-- Work order a --
In the records below, identify every line that contains the word "UNNA" and copy each of those lines. Case counts.

-- Source document --
Gregory Jaczko, chairman of the U.S. Nuclear Regulatory Commission, announced unexpectedly Monday that he plans to resign.

Jaczko is seen as the leading safety advocate of the five-member commission, which oversees safety at nuclear power plants. His time as chairman, however, has been fraught with allegations of mismanagement and abusive comments to agency staff.

“I thought it was really the right time to make that announcement, to give the president an opportunity to take whatever time may be needed to identify and work through the process of selecting a successor,” Jaczko told the New York Times.

In a very public fashion, Jaczko visited the San Onofre Nuclear Generating Station last month, promising accountability for design changes by Southern California Edison if they caused rapid degradation of a key radiation barrier that led to a small radioactive leak this year.

After an expert alleged an improper approval process for the changes and after a record of a presentation by Edison on the changes took a long time to be produced, U.S. Sen. Barbara Boxer last week asked for all documents on how the agency came to authorize the changes.

While Jaczko will likely stay on for several months until a replacement is confirmed, his absence could shift the dynamics of the regulatory agency.

From the New York Times article:

Dr. Jaczko, chairman since May 2009 and the longest-serving member of the five-member commission, was an outsider and a maverick when he joined the panel more than seven years ago. He has drawn sharp criticism for helping to end the government’s consideration of a proposed nuclear waste dump at Yucca Mountain in the Nevada desert and for assuming some emergency powers at the commission after the triple meltdown of Japan’s Fukushima Daiichi reactors in March 2011.

He sought to address some longstanding safety problems at the 104 nuclear power reactors in the United States, but with a background in nuclear physics and nuclear policy and not in the nuclear industry, Dr. Jaczko was viewed with skepticism and mistrust by some industry insiders …

Last year, all four of his fellow commissioners — two Democrats and two Republicans — sent a letter to the White House chief of staff complaining about his management style. They told a House committee in December that Dr. Jaczko had withheld information from them, unprofessionally berated the agency’s professional staff and reduced female employees to tears with his comments.

-- Information provided --
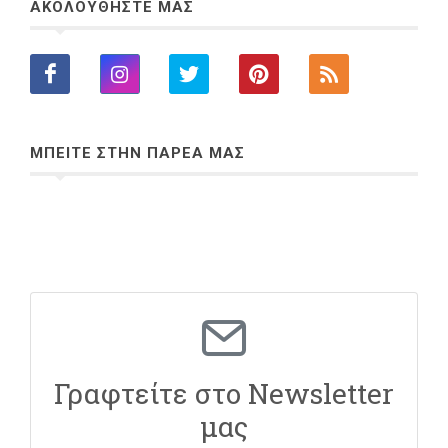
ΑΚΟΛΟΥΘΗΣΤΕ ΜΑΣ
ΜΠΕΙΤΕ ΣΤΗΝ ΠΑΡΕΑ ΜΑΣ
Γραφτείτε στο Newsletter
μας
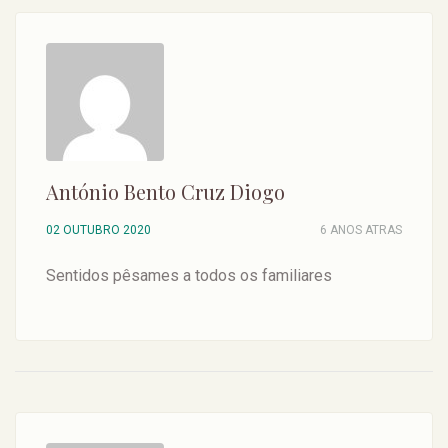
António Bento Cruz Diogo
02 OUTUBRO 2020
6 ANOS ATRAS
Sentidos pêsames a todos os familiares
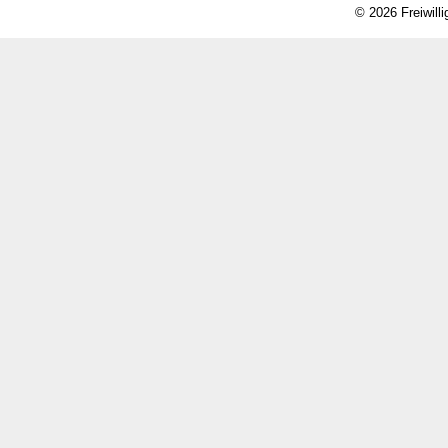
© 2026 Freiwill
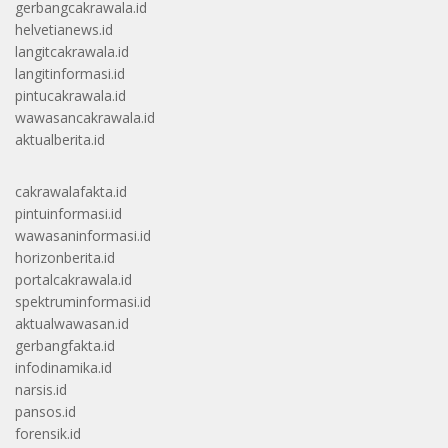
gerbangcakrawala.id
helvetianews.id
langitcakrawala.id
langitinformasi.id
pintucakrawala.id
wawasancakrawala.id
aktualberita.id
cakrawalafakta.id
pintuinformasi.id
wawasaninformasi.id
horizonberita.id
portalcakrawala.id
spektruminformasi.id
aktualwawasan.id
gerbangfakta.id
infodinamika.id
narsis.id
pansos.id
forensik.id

--

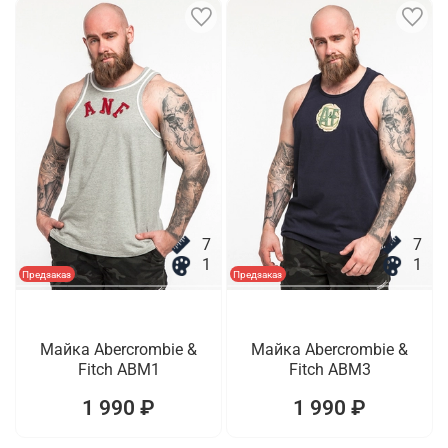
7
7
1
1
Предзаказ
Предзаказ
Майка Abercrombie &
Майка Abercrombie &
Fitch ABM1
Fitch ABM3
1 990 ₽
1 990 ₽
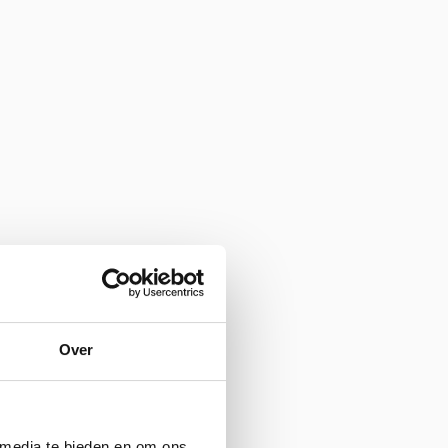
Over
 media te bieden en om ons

---

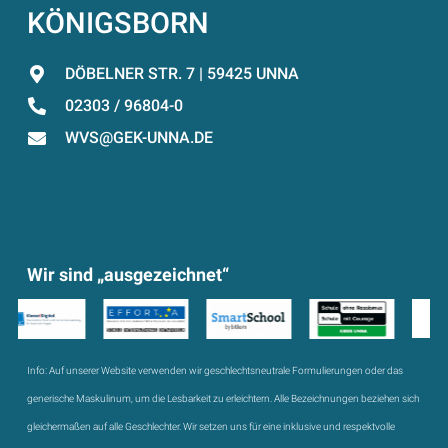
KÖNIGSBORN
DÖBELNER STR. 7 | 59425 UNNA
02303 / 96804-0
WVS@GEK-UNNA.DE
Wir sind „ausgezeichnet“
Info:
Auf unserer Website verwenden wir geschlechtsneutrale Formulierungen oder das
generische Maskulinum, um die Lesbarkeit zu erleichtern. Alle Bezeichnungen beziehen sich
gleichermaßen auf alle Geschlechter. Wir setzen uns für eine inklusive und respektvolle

-- Work order b --
Return the full text of the article above about the Nuclear Regulatory Commission chairman's plan to resign, word for word and unchanged.

-- Response box a --
DÖBELNER STR. 7 | 59425 UNNA
WVS@GEK-UNNA.DE

-- Response box b --
Gregory Jaczko, chairman of the U.S. Nuclear Regulatory Commission, announced unexpectedly Monday that he plans to resign.

Jaczko is seen as the leading safety advocate of the five-member commission, which oversees safety at nuclear power plants. His time as chairman, however, has been fraught with allegations of mismanagement and abusive comments to agency staff.

“I thought it was really the right time to make that announcement, to give the president an opportunity to take whatever time may be needed to identify and work through the process of selecting a successor,” Jaczko told the New York Times.

In a very public fashion, Jaczko visited the San Onofre Nuclear Generating Station last month, promising accountability for design changes by Southern California Edison if they caused rapid degradation of a key radiation barrier that led to a small radioactive leak this year.

After an expert alleged an improper approval process for the changes and after a record of a presentation by Edison on the changes took a long time to be produced, U.S. Sen. Barbara Boxer last week asked for all documents on how the agency came to authorize the changes.

While Jaczko will likely stay on for several months until a replacement is confirmed, his absence could shift the dynamics of the regulatory agency.

From the New York Times article:

Dr. Jaczko, chairman since May 2009 and the longest-serving member of the five-member commission, was an outsider and a maverick when he joined the panel more than seven years ago. He has drawn sharp criticism for helping to end the government’s consideration of a proposed nuclear waste dump at Yucca Mountain in the Nevada desert and for assuming some emergency powers at the commission after the triple meltdown of Japan’s Fukushima Daiichi reactors in March 2011.

He sought to address some longstanding safety problems at the 104 nuclear power reactors in the United States, but with a background in nuclear physics and nuclear policy and not in the nuclear industry, Dr. Jaczko was viewed with skepticism and mistrust by some industry insiders …

Last year, all four of his fellow commissioners — two Democrats and two Republicans — sent a letter to the White House chief of staff complaining about his management style. They told a House committee in December that Dr. Jaczko had withheld information from them, unprofessionally berated the agency’s professional staff and reduced female employees to tears with his comments.